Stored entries

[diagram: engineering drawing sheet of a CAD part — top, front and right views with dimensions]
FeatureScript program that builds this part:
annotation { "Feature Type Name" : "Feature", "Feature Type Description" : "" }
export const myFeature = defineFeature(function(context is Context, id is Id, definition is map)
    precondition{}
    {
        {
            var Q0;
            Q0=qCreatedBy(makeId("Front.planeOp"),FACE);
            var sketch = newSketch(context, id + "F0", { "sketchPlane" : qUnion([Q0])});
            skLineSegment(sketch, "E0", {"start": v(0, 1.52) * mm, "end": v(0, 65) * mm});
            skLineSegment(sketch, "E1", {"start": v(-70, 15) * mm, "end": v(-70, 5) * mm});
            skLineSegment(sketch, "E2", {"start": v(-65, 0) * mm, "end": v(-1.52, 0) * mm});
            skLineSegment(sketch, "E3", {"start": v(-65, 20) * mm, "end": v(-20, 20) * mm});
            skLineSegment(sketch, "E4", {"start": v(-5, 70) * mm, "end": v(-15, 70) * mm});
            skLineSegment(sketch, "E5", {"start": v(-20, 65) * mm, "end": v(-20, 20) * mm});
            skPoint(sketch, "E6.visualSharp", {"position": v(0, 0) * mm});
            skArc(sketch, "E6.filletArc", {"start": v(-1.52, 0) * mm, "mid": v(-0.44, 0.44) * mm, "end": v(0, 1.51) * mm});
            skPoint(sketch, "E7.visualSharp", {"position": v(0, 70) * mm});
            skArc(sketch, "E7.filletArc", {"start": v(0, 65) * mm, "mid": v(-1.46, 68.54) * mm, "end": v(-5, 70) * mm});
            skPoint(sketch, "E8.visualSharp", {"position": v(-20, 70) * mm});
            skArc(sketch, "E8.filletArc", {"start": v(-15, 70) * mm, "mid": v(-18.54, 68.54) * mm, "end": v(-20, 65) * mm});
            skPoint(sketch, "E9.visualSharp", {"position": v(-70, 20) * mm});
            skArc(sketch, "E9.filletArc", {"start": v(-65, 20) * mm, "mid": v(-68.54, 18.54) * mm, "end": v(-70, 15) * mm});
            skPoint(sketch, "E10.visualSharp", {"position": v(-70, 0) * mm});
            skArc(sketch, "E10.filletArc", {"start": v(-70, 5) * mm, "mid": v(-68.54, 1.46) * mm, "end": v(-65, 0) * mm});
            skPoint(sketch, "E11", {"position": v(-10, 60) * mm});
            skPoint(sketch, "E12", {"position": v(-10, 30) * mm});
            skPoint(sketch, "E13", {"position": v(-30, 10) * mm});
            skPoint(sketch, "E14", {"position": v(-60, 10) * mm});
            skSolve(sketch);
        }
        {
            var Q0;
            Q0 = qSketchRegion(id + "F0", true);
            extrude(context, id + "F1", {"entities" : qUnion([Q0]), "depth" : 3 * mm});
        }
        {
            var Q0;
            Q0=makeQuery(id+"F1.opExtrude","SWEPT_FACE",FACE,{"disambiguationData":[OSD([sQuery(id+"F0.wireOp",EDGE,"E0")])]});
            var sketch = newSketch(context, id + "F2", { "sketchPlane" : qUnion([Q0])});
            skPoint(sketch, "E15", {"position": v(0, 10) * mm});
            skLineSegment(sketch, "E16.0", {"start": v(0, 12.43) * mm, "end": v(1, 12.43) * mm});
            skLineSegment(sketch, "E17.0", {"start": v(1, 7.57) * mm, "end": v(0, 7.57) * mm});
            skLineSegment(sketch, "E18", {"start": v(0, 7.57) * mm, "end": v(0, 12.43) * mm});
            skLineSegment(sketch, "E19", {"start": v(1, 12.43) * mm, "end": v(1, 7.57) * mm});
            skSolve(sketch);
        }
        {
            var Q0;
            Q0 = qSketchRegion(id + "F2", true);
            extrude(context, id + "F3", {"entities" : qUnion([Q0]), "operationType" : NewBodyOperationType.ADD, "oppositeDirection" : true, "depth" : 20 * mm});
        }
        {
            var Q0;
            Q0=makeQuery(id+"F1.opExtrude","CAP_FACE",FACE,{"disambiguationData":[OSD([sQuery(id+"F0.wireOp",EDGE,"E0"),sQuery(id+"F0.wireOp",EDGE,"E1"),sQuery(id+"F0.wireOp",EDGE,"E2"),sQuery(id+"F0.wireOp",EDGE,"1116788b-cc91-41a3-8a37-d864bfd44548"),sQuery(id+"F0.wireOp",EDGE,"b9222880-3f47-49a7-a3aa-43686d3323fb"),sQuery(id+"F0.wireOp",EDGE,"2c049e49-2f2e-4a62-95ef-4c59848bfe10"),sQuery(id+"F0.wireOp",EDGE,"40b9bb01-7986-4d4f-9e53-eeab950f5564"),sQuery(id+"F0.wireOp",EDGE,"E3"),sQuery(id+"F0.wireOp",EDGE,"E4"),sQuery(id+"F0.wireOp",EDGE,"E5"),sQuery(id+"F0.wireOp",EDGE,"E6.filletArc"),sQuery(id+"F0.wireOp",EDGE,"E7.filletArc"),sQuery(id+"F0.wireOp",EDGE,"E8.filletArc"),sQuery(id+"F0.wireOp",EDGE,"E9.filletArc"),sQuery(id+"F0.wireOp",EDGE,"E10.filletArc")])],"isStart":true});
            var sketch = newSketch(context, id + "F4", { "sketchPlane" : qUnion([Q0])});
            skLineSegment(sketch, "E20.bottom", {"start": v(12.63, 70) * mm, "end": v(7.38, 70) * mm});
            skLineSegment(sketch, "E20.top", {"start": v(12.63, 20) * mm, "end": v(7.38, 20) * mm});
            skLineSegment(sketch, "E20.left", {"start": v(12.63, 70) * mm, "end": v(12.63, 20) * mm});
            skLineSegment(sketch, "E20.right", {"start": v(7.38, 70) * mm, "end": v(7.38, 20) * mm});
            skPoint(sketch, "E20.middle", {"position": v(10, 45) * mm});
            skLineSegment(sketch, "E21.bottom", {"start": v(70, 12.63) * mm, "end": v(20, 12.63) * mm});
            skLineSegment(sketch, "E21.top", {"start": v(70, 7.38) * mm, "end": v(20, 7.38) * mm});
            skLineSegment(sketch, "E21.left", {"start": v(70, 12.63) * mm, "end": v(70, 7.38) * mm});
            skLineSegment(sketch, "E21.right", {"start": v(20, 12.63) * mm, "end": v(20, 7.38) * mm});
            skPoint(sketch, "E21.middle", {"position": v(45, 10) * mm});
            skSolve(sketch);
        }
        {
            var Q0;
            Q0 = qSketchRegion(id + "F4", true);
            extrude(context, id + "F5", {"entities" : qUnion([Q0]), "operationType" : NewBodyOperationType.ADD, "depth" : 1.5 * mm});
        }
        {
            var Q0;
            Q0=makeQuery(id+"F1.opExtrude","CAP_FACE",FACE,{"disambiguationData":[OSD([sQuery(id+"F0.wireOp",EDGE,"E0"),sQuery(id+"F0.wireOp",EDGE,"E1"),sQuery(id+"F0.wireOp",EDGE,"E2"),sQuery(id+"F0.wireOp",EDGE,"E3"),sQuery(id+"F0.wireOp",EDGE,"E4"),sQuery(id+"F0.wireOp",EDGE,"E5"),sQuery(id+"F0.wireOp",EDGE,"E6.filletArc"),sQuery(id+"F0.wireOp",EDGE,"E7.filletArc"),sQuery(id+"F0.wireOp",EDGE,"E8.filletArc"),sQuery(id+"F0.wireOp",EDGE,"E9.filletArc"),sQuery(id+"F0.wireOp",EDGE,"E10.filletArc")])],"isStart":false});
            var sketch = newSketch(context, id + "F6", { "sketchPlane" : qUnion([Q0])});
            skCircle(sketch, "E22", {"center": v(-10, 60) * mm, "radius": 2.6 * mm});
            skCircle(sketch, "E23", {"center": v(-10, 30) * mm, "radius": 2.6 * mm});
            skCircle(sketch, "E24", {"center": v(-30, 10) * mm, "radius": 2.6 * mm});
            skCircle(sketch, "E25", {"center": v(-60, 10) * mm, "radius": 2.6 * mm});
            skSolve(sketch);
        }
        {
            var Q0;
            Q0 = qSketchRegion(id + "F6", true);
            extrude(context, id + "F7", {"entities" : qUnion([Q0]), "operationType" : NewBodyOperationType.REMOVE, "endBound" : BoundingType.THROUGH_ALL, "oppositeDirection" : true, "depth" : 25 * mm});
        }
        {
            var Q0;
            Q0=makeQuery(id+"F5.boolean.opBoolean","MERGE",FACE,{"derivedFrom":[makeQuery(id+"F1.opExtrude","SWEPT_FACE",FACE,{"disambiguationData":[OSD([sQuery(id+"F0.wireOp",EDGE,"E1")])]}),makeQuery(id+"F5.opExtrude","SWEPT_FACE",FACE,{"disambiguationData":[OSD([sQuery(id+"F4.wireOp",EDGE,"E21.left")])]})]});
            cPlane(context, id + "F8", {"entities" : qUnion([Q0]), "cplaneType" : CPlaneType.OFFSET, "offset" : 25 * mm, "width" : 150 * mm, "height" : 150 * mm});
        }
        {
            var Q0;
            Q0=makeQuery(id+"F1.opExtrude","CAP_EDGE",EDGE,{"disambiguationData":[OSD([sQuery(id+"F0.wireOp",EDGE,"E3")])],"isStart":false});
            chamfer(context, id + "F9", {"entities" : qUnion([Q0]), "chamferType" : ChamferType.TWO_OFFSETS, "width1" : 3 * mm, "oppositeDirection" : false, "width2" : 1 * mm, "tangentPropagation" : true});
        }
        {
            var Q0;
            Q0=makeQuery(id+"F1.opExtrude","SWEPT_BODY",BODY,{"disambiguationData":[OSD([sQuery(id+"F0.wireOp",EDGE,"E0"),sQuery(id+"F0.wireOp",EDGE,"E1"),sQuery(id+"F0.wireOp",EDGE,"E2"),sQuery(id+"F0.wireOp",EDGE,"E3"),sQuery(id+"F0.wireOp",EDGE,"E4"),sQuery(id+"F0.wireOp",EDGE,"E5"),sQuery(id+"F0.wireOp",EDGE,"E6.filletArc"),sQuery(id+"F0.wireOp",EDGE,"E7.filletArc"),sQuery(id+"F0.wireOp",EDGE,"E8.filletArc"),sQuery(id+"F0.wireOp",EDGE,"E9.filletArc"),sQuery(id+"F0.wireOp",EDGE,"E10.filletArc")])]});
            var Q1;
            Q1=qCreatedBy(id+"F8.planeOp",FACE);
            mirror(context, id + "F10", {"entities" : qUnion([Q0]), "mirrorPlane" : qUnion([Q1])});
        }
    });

WHAT YOU NEED TO DO
Copy the records verbatim from the first line down through the line containing "v(-20, 70) *", including both of those lines.

TASK OUTPUT
[diagram: engineering drawing sheet of a CAD part — top, front and right views with dimensions]
FeatureScript program that builds this part:
annotation { "Feature Type Name" : "Feature", "Feature Type Description" : "" }
export const myFeature = defineFeature(function(context is Context, id is Id, definition is map)
    precondition{}
    {
        {
            var Q0;
            Q0=qCreatedBy(makeId("Front.planeOp"),FACE);
            var sketch = newSketch(context, id + "F0", { "sketchPlane" : qUnion([Q0])});
            skLineSegment(sketch, "E0", {"start": v(0, 1.52) * mm, "end": v(0, 65) * mm});
            skLineSegment(sketch, "E1", {"start": v(-70, 15) * mm, "end": v(-70, 5) * mm});
            skLineSegment(sketch, "E2", {"start": v(-65, 0) * mm, "end": v(-1.52, 0) * mm});
            skLineSegment(sketch, "E3", {"start": v(-65, 20) * mm, "end": v(-20, 20) * mm});
            skLineSegment(sketch, "E4", {"start": v(-5, 70) * mm, "end": v(-15, 70) * mm});
            skLineSegment(sketch, "E5", {"start": v(-20, 65) * mm, "end": v(-20, 20) * mm});
            skPoint(sketch, "E6.visualSharp", {"position": v(0, 0) * mm});
            skArc(sketch, "E6.filletArc", {"start": v(-1.52, 0) * mm, "mid": v(-0.44, 0.44) * mm, "end": v(0, 1.51) * mm});
            skPoint(sketch, "E7.visualSharp", {"position": v(0, 70) * mm});
            skArc(sketch, "E7.filletArc", {"start": v(0, 65) * mm, "mid": v(-1.46, 68.54) * mm, "end": v(-5, 70) * mm});
            skPoint(sketch, "E8.visualSharp", {"position": v(-20, 70) * mm});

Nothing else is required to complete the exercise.